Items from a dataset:
== Segment start ==

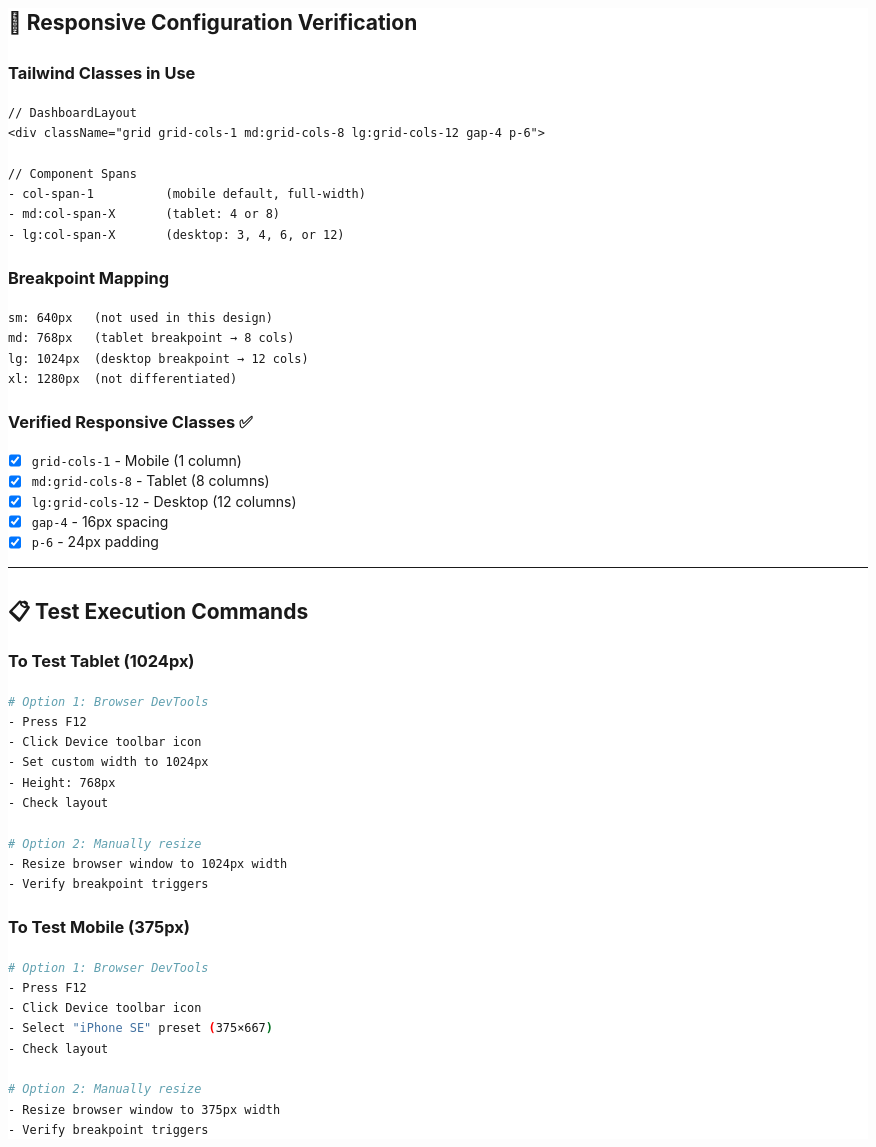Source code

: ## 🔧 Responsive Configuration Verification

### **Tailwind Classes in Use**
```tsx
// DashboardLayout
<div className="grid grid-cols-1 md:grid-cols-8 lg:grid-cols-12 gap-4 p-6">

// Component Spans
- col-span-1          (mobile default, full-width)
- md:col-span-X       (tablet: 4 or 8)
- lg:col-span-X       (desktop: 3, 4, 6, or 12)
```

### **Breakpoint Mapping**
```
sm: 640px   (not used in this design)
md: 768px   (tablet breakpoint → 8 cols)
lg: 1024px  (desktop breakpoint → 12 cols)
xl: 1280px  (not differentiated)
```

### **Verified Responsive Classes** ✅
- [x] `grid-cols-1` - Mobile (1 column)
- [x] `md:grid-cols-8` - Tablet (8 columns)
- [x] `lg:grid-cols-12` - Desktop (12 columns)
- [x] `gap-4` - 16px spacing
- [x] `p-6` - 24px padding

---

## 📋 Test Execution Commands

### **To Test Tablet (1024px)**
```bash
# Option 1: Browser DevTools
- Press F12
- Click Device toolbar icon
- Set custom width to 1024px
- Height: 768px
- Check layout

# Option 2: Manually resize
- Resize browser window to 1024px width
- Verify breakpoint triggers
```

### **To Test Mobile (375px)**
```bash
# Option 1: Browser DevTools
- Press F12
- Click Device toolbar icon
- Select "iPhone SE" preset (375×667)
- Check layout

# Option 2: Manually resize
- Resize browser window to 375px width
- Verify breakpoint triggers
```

== Segment end ==
== Segment start ==

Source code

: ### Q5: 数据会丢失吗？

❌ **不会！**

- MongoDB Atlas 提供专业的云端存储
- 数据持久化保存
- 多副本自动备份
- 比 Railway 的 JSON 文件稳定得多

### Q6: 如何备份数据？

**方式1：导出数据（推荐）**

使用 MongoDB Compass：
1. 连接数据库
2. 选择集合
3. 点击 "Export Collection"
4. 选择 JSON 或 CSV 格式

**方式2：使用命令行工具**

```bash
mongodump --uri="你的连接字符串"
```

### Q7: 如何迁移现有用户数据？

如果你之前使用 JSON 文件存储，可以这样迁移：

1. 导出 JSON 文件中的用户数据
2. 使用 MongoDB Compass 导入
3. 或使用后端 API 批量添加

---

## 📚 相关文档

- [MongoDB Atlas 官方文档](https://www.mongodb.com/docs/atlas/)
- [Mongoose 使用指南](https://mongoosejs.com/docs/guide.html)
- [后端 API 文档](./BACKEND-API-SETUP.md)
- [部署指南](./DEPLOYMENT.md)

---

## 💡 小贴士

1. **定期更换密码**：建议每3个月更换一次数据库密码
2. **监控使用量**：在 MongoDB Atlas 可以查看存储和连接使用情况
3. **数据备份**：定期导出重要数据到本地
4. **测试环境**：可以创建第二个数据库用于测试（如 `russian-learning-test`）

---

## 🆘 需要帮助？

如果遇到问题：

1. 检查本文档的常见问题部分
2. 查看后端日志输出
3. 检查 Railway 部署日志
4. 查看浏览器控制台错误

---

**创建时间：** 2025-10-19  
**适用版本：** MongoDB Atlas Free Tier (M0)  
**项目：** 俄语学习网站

== Segment end ==

## ACTIVITY
Look back at the entries above. Retype the line with "- [部署指南](./DEPLOYMENT.md)", the line with "3. 检查 Railway 部署日志", and all lines in between.

## EXERCISE OUTPUT
- [部署指南](./DEPLOYMENT.md)

---

## 💡 小贴士

1. **定期更换密码**：建议每3个月更换一次数据库密码
2. **监控使用量**：在 MongoDB Atlas 可以查看存储和连接使用情况
3. **数据备份**：定期导出重要数据到本地
4. **测试环境**：可以创建第二个数据库用于测试（如 `russian-learning-test`）

---

## 🆘 需要帮助？

如果遇到问题：

1. 检查本文档的常见问题部分
2. 查看后端日志输出
3. 检查 Railway 部署日志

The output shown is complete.